Is there some way to do backups “smart”, either by using the database to figure out what files changed / need to be uploaded or even continuously backing nextcloud, by having an async write up to an object storage on every local write ? Any apps I may have missed for something like that, or other tips ?

Thanks !

First you can exclude data/updater-*/,backups

I do exclude data/appdata_* too, as this one you can recreate with apps.
I use rectic this will even do smaller backups by finding duplicates.

I already delete the updater stuff so that’s not backed up.

I use duplicati which also does deduplication, but to do so it still needs to scan the files and there’s just so many of them.
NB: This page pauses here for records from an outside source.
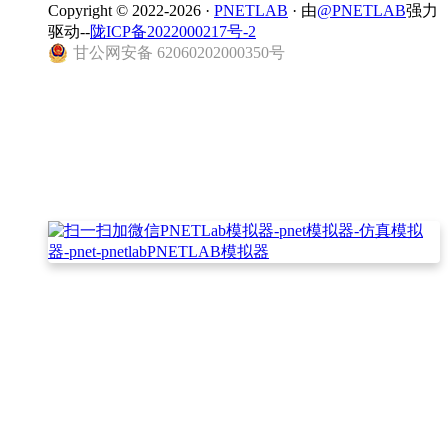
Copyright © 2022-2026 ·
PNETLAB
· 由
@PNETLAB
强力
驱动--
陇ICP备2022000217号-2
甘公网安备 62060202000350号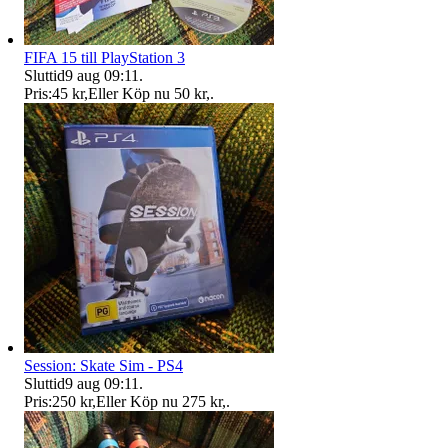
FIFA 15 till PlayStation 3
Sluttid
9 aug 09:11
.
Pris:
45 kr
,
Eller Köp nu
50 kr
,
.
Session: Skate Sim - PS4
Sluttid
9 aug 09:11
.
Pris:
250 kr
,
Eller Köp nu
275 kr
,
.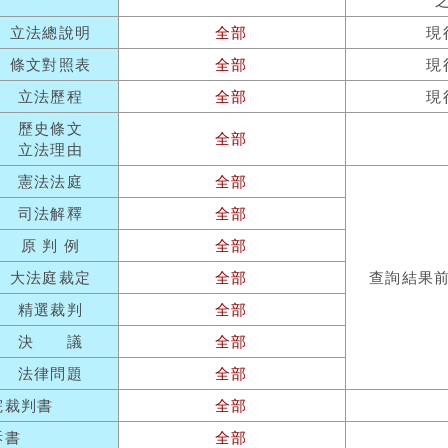
立法總說明
全部
現
條文對照表
全部
現
立法歷程
全部
現
歷史條文
全部
立法理由
憲法法庭
全部
司法解釋
全部
原 判 例
全部
大法庭裁定
全部
查詢結果
精選裁判
全部
決 議
全部
法律問題
全部
院裁判書
全部
訴書
全部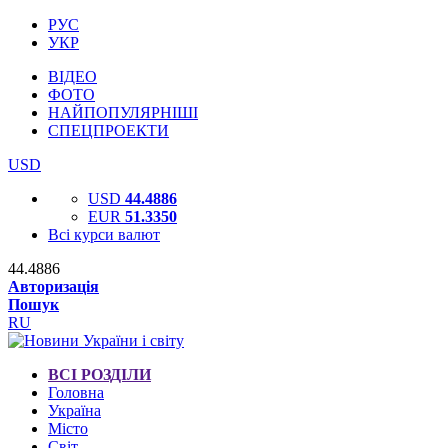
РУС
УКР
ВІДЕО
ФОТО
НАЙПОПУЛЯРНІШІ
СПЕЦПРОЕКТИ
USD
USD
44.4886
EUR
51.3350
Всі курси валют
44.4886
Авторизація
Пошук
RU
ВСІ РОЗДІЛИ
Головна
Україна
Місто
Світ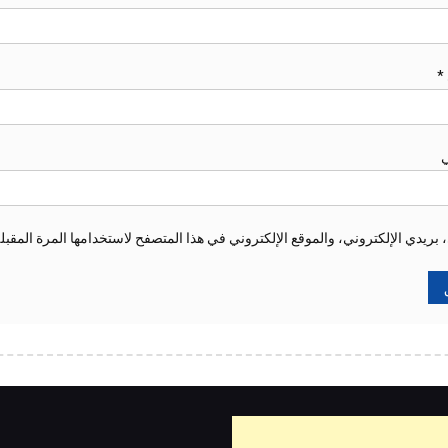
*
ي
ريدي الإلكتروني، والموقع الإلكتروني في هذا المتصفح لاستخدامها المرة المقبل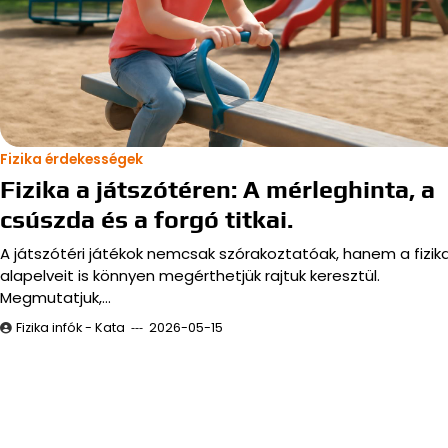
Fizika érdekességek
Fizika a játszótéren: A mérleghinta, a
csúszda és a forgó titkai.
A játszótéri játékok nemcsak szórakoztatóak, hanem a fizik
alapelveit is könnyen megérthetjük rajtuk keresztül.
Megmutatjuk,…
Fizika infók - Kata
2026-05-15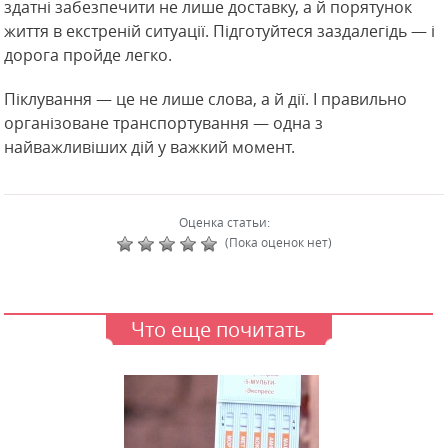
здатні забезпечити не лише доставку, а й порятунок
життя в екстреній ситуації. Підготуйтеся заздалегідь — і
дорога пройде легко.
Піклування — це не лише слова, а й дії. І правильно
організоване транспортування — одна з
найважливіших дій у важкий момент.
Оценка статьи:
(Пока оценок нет)
Что еще почитать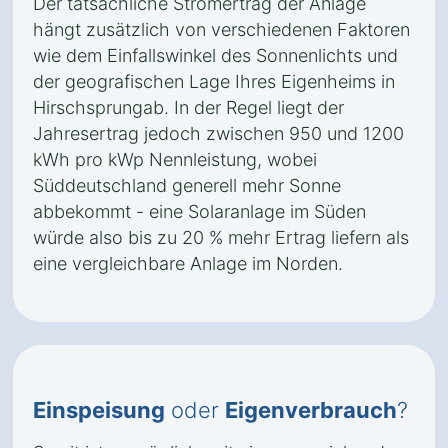
Der tatsächliche Stromertrag der Anlage
hängt zusätzlich von verschiedenen Faktoren
wie dem Einfallswinkel des Sonnenlichts und
der geografischen Lage Ihres Eigenheims in
Hirschsprungab. In der Regel liegt der
Jahresertrag jedoch zwischen 950 und 1200
kWh pro kWp Nennleistung, wobei
Süddeutschland generell mehr Sonne
abbekommt - eine Solaranlage im Süden
würde also bis zu 20 % mehr Ertrag liefern als
eine vergleichbare Anlage im Norden.
Einspeisung
oder
Eigenverbrauch
?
My issue isn’t the size of the backup, just the time it takes for the whole cycle to complete.

Good to know I can exclude appdata_*, that’s most of the files right there so that’ll help ! Thanks

This is not a good idea. There is some persistant data in it that you should get backed up as well.

Have you considered incremental backups? I do this and it takes seconds to minutes on a directly connected disk.

1 Like

They are incremental, you still need to scan every file to know if it exists in the backup or not

Using what tool? Please be very specific on exactly how you handle backups.

As mentioned, Duplicati

1 Like

Have you researched through Duplicati documentation and their forum? https://forum.duplicati.com/
That would be the place to learn more about improving efficiency with their tool.

My suggestion is to ask this question there and link this post over.